* [What is required]:
Report only how many lines below include "using".

Supplied records below:

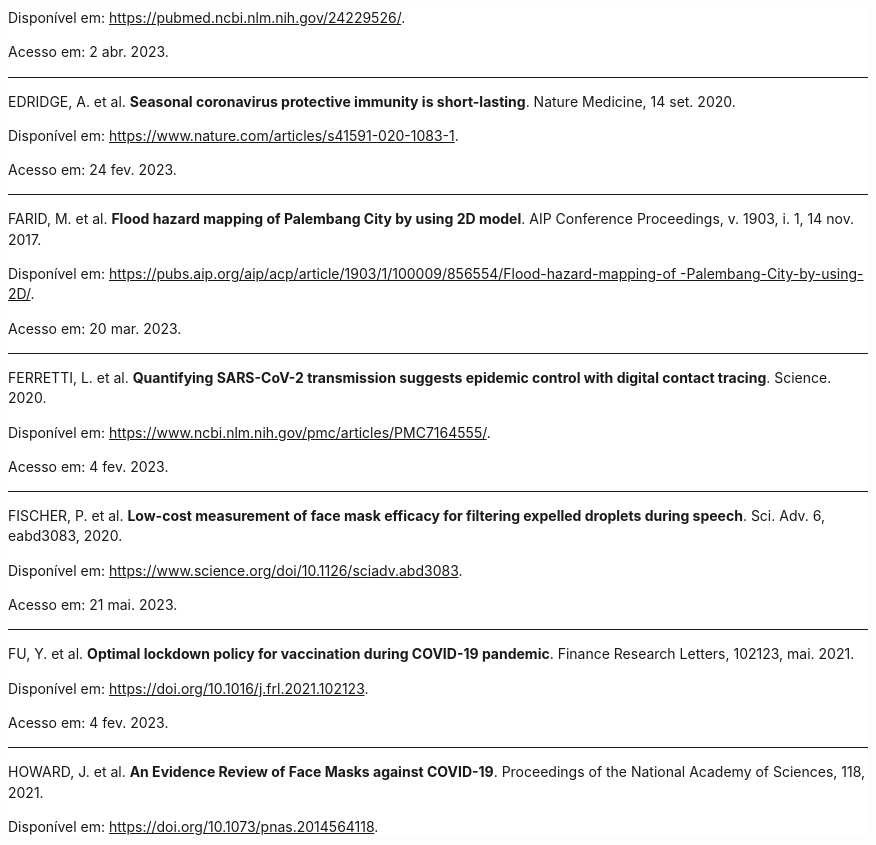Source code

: Disponível em: [<https://pubmed.ncbi.nlm.nih.gov/24229526/>](https://pubmed.ncbi.nlm.nih.gov/24229526/).

Acesso em: 2 abr. 2023.

---

EDRIDGE, A. et al. **Seasonal coronavirus protective immunity is short-lasting**. Nature Medicine, 14 set. 2020.

Disponível em: <https://www.nature.com/articles/s41591-020-1083-1>.

Acesso em: 24 fev. 2023.

---

FARID, M. et al. **Flood hazard mapping of Palembang City by using 2D model**. AIP Conference Proceedings, v. 1903, i. 1, 14 nov. 2017.

Disponível em: [https://pubs.aip.org/aip/acp/article/1903/1/100009/856554/Flood-hazard-mapping-of -Palembang-City-by-using-2D/](https://pubs.aip.org/aip/acp/article/1903/1/100009/856554/Flood-hazard-mapping-of-Palembang-City-by-using-2D/).

Acesso em: 20 mar. 2023.

---

FERRETTI, L. et al. **Quantifying SARS-CoV-2 transmission suggests epidemic control with digital contact tracing**. Science. 2020.

Disponível em: [<https://www.ncbi.nlm.nih.gov/pmc/articles/PMC7164555/>](https://www.ncbi.nlm.nih.gov/pmc/articles/PMC7164555/).

Acesso em: 4 fev. 2023.

---

FISCHER, P. et al. **Low-cost measurement of face mask efficacy for filtering expelled droplets during speech**. Sci. Adv. 6, eabd3083, 2020.

Disponível em: [<https://www.science.org/doi/10.1126/sciadv.abd3083>](https://www.science.org/doi/10.1126/sciadv.abd3083).

Acesso em: 21 mai. 2023.

---

FU, Y. et al. **Optimal lockdown policy for vaccination during COVID-19 pandemic**. Finance Research Letters, 102123, mai. 2021.

Disponível em: [<https://doi.org/10.1016/j.frl.2021.102123>](https://doi.org/10.1016/j.frl.2021.102123).

Acesso em: 4 fev. 2023.

---

HOWARD, J. et al. **An Evidence Review of Face Masks against COVID-19**. Proceedings of the National Academy of Sciences, 118, 2021.

Disponível em: [<https://doi.org/10.1073/pnas.2014564118>](https://doi.org/10.1073/pnas.2014564118).
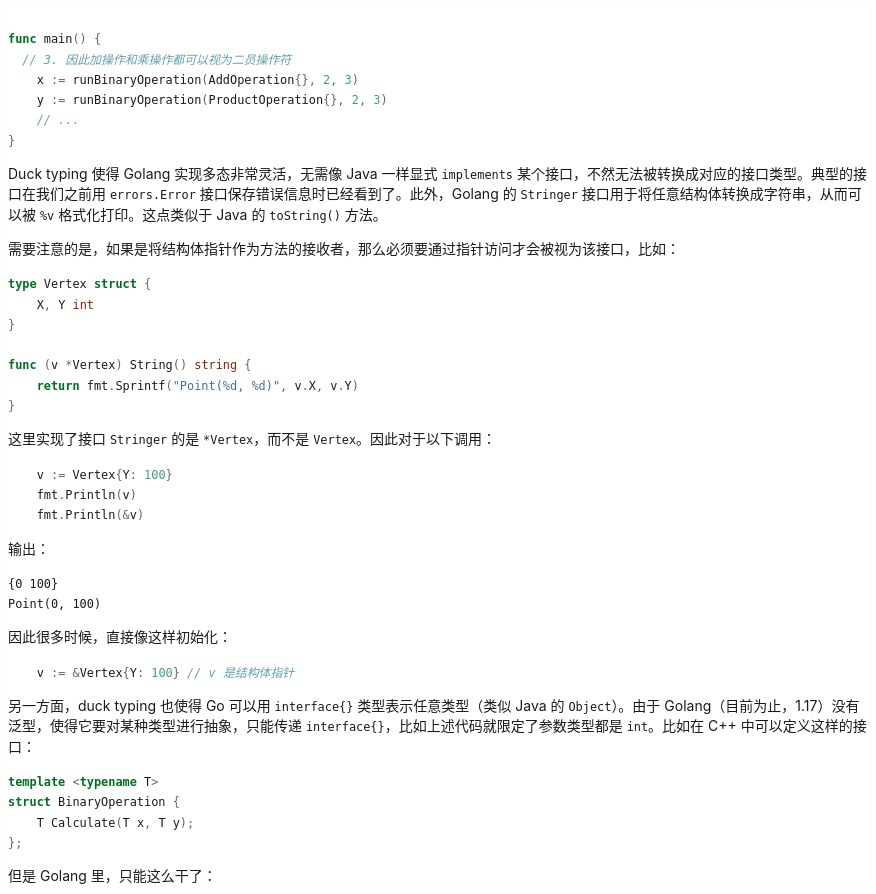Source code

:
 ```go

func main() {
  // 3. 因此加操作和乘操作都可以视为二员操作符
	x := runBinaryOperation(AddOperation{}, 2, 3)
	y := runBinaryOperation(ProductOperation{}, 2, 3)
	// ...
}
```

Duck typing 使得 Golang 实现多态非常灵活，无需像 Java 一样显式 `implements` 某个接口，不然无法被转换成对应的接口类型。典型的接口在我们之前用 `errors.Error` 接口保存错误信息时已经看到了。此外，Golang 的 `Stringer` 接口用于将任意结构体转换成字符串，从而可以被 `%v` 格式化打印。这点类似于 Java 的 `toString()` 方法。

需要注意的是，如果是将结构体指针作为方法的接收者，那么必须要通过指针访问才会被视为该接口，比如：

```go
type Vertex struct {
	X, Y int
}

func (v *Vertex) String() string {
	return fmt.Sprintf("Point(%d, %d)", v.X, v.Y)
}
```

这里实现了接口 `Stringer` 的是 `*Vertex`，而不是 `Vertex`。因此对于以下调用：

```go
	v := Vertex{Y: 100}
	fmt.Println(v)
	fmt.Println(&v)
```

输出：

```
{0 100}
Point(0, 100)
```

因此很多时候，直接像这样初始化：

```go
	v := &Vertex{Y: 100} // v 是结构体指针
```

另一方面，duck typing 也使得 Go 可以用 `interface{}` 类型表示任意类型（类似 Java 的 `Object`）。由于 Golang（目前为止，1.17）没有泛型，使得它要对某种类型进行抽象，只能传递 `interface{}`，比如上述代码就限定了参数类型都是 `int`。比如在 C++ 中可以定义这样的接口：

```c++
template <typename T>
struct BinaryOperation {
    T Calculate(T x, T y);
};
```

但是 Golang 里，只能这么干了：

End of Supplied records.

* [Task solution]:
2